When these facts become thoroughly appreciated and digested by the average citizen, these gentlemen and their able assistants will have no further cause to fear the withdrawal of financial or moral support for their work.

[Mr.
Wilson.]
Herbert M. Wilson, M. Am. Soc. C. E. (by letter).—The Fuel Division of the United States Geological Survey has given considerable attention to the use of peat as a fuel for combustion under boiler furnaces, in gas producers, and for other purposes. It is doubtless to this material that Mr. Allen refers in speaking of utilizing “marsh mud for fuel,” since he refers to an address by Mr. Edward Atkinson on the subject of “Bog Fuel” in which he characterized peat by the more popular term “marsh mud.”

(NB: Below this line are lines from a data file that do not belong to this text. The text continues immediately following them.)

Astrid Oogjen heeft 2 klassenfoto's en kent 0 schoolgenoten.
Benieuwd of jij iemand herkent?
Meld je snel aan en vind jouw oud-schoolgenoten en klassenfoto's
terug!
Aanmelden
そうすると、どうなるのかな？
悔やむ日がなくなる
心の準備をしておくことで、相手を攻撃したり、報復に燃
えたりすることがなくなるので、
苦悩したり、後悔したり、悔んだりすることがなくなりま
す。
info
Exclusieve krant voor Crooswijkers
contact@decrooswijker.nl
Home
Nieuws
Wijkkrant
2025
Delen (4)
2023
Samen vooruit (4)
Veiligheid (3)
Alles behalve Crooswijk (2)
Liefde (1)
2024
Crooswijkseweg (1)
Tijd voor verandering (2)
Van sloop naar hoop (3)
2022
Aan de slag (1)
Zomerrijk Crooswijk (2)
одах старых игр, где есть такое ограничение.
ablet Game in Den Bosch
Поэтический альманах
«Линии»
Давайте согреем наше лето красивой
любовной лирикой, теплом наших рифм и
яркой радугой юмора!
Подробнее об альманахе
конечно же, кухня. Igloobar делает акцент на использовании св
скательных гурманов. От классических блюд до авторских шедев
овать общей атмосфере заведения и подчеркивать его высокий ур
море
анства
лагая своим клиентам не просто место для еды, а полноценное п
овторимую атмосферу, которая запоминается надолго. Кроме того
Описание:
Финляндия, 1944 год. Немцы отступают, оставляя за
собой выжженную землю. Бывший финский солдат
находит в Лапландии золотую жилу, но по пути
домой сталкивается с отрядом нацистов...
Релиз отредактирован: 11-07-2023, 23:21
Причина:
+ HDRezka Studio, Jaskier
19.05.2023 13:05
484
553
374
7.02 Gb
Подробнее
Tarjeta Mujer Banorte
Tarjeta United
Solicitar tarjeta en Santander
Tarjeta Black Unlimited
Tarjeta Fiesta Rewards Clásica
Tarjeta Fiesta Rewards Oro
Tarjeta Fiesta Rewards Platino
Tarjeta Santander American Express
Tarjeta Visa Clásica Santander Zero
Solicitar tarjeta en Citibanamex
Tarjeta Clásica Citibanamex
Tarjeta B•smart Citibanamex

In Europe, where fuel is expensive, 10,000,000 tons of peat are used annually for fuel purposes. A preliminary and incomplete examination, made by Mr. C. A. Davis, of the Fuel Division of the Geological Survey, indicates that the peat beds of the United States extend throughout an area of more than 11,000 sq. miles. The larger part of this is in New England, New York, Minnesota, Wisconsin, New Jersey, Virginia, and other Coastal States which contain little or no coal. It has been estimated that this area will produce 13,000,000,000 tons of air-dried peat.

At present peat production is in its infancy in the United States, though there are in operation several commercial plants which find a ready market for their product and are being operated at a profit. A test was made at the Pittsburg plant on North Carolina peat operated in a gas producer—the resulting producer gas being used to run a gas engine of 150 h.p.—the load on which was measured on a switch-board. Peat containing nearly 30% of ash and 15% of water gave 1 commercial horse-power-hour for each 4 lb. of peat fired in the producer. Had the peat cost $2 per ton to dig and prepare for the producer, each horse-power-hour developed would have cost 0.4 of a cent. The fuel cost of running an electric plant properly equipped for using peat fuel, of even this low grade, in the gas producer would be about $4 per 100 h.p. developed per 10-hour day.

Equally good results were procured in tests of Florida and Michigan peat operated in the gas producer. The investigations of peat under Mr. Davis include studies of simple commercial methods of drying, the chemical and fuel value, analyses of the peat, studies of the

mechanical methods of digging and disintegrating the peat, and physical tests to determine the strength of air-dried peat to support a load.

The calorific value of peat, as shown by numerous analyses made by the United States Geological Survey, runs from about 7,500 to nearly 11,000 B.t.u., moisture free, including the ash, which varies from less than 2% to 20%, the latter being considered in Europe the limit of commercial use for fuel. Analyses of 25 samples of peat from Florida, within these limits as to ash, show a range of from 8,269 to 10,865 B.t.u., only four of the series being below 9,000 B.t.u., and four exceeding 10,500 B.t.u., moisture free. Such fuel in Florida is likely to be utilized soon, since it only needs to be dug and dried in order to render it fit for the furnace or gas producer. Many bituminous coals now used commercially have fuel value as low as 11,000 B.t.u., moisture free, and with maximum ash content of 20%; buckwheat anthracite averages near the same figures, often running as high as 24% ash.

One bulletin concerning the peats of Maine has been published, and another, concerning the peat industries of the United States, is in course of publication.

Mr. Bartoccini asks whether it would not be possible for the United States Geological Survey to enforce rules which would prevent the existence of conditions such as occurred at the mine disaster of Cherry, Ill.

The United States Government has no police power within the States, and it is not within its province to enact or enforce rules or laws, or even to make police inspection regarding the methods of operating mining properties. The province of the mine accidents investigations and that of its successor, the Bureau of Mines, is, within the States, like that of other and similar Government bureaus in the Interior Department, the Department of Agriculture, and other Federal departments, merely to investigate and disseminate information. It remains for the States to enact laws and rules applying the remedies which may be indicated as a result of Federal investigation.